Presseschau vom 18. April 2011 – die FAZ schreibt über den Fall Olivier Py und die französische Kulturpolitik
Improvisierter Trostpreis
Improvisierter Trostpreis
18. April 2011. Anlässlich der Nichtverlängerung Olivier Pys am Pariser Théâtre de l'Odéon beschreibt Joseph Hanimann in der Frankfurter Allgemeinen Zeitung (17.4.2011) die Vergabe der Leitungsposten an den sechs Staatsbühnen Frankreichs als "ein kompliziertes Pokerspiel in der hohen Sphäre der Politik", bei dem der Kulturminister Namen nennt, der Staatspräsident entscheidet. Dabei steche "politische Opportunität" bisweilen die Kompetenz aus.
"Pys Ernennung vor vier Jahren ins Pariser Odéon-Théâtre de l'Europe war eine Überraschung, die Bekanntgabe seiner Nichtverlängerung eine Provokation, seine nun angekündigte Übernahme des Theaterfestivals Avignon 2014 ist ein Witz." Eben dieses Festival hätte Py vor fünf Jahren schon haben wollen und auch fast bekommen – wurde dann aber mit dem Odéon vertröstet. "Kulturpolitik als improvisierte Trostpreisvergabe."
Bei Pys Ernennung vor vier Jahren, sei angezweifelt worden, dass der Intendant als jemand, "der stets etwas ratlos durch Antwerpen, Berlin oder London und die bald kühlen, bald hysterischen Theatermetropolen des zeitgemäßen Europa ging", die europäische Ausrichtung des Programms angemessen würde erfüllen können. Py habe das Odéon dann allerdings "binnen kurzem in ein Treibhaus des Geistes" verwandelt, in dem klassisches Repertoire neben neuen Stücken stand, Bücher und Autoren vorgestellt sowie Gesellschaftsdebatten geführt wurden. Und mit den eingeladenen Gastspielen aus dem Ausland – u.a. Peter Steins I Demoni, Thomas Ostermeiers Dämonen, Nikolai Kolyadas russische "Hamlet"-Inszenierung aus Jekaterinenburg, Krzysztof Warlikowskis "Koniec" aus Warschau, Frank Castorfs Kean – sei durchaus vom persönlichen Stil des Hausherrn abgewichen worden.

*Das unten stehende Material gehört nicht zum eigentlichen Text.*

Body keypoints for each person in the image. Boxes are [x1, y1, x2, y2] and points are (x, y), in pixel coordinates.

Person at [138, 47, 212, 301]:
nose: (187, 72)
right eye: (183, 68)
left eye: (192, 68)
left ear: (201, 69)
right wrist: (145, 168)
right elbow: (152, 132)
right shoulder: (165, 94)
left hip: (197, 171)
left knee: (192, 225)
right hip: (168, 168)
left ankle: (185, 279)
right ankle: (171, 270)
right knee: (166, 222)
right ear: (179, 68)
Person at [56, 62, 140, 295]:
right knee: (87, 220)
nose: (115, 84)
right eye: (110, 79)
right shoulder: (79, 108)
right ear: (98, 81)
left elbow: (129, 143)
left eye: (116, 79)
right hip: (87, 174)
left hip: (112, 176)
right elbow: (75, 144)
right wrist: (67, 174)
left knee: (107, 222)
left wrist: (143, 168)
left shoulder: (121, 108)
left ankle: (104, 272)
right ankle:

Im Gegensatz zum zeitgenössischen "Textflucht- und Bearbeitungstheater" vertrete Py ein "Kreations- und Repertoiretheater, das die Umgestaltung von den Themen her angeht und unermüdlich die alten Mythen umpflügt". Sein Theater lasse "Metaphern zum Kampf gegen Konzepte antreten" und trage durchaus "Züge eines neuen politischen Theaters" – der Stil dürfe "nach einer Periode der Formspiele" demnächst dann auch wieder nach Avignon zurückkehren.
"Die Talentverschleuderungspolitik der politischen Stellenbesetzungen trifft aber nicht in allen Fällen auf Universalbegabungen und sollte drauf achten, etwas längerfristig zu denken", kommentiert Hanimann abschließend.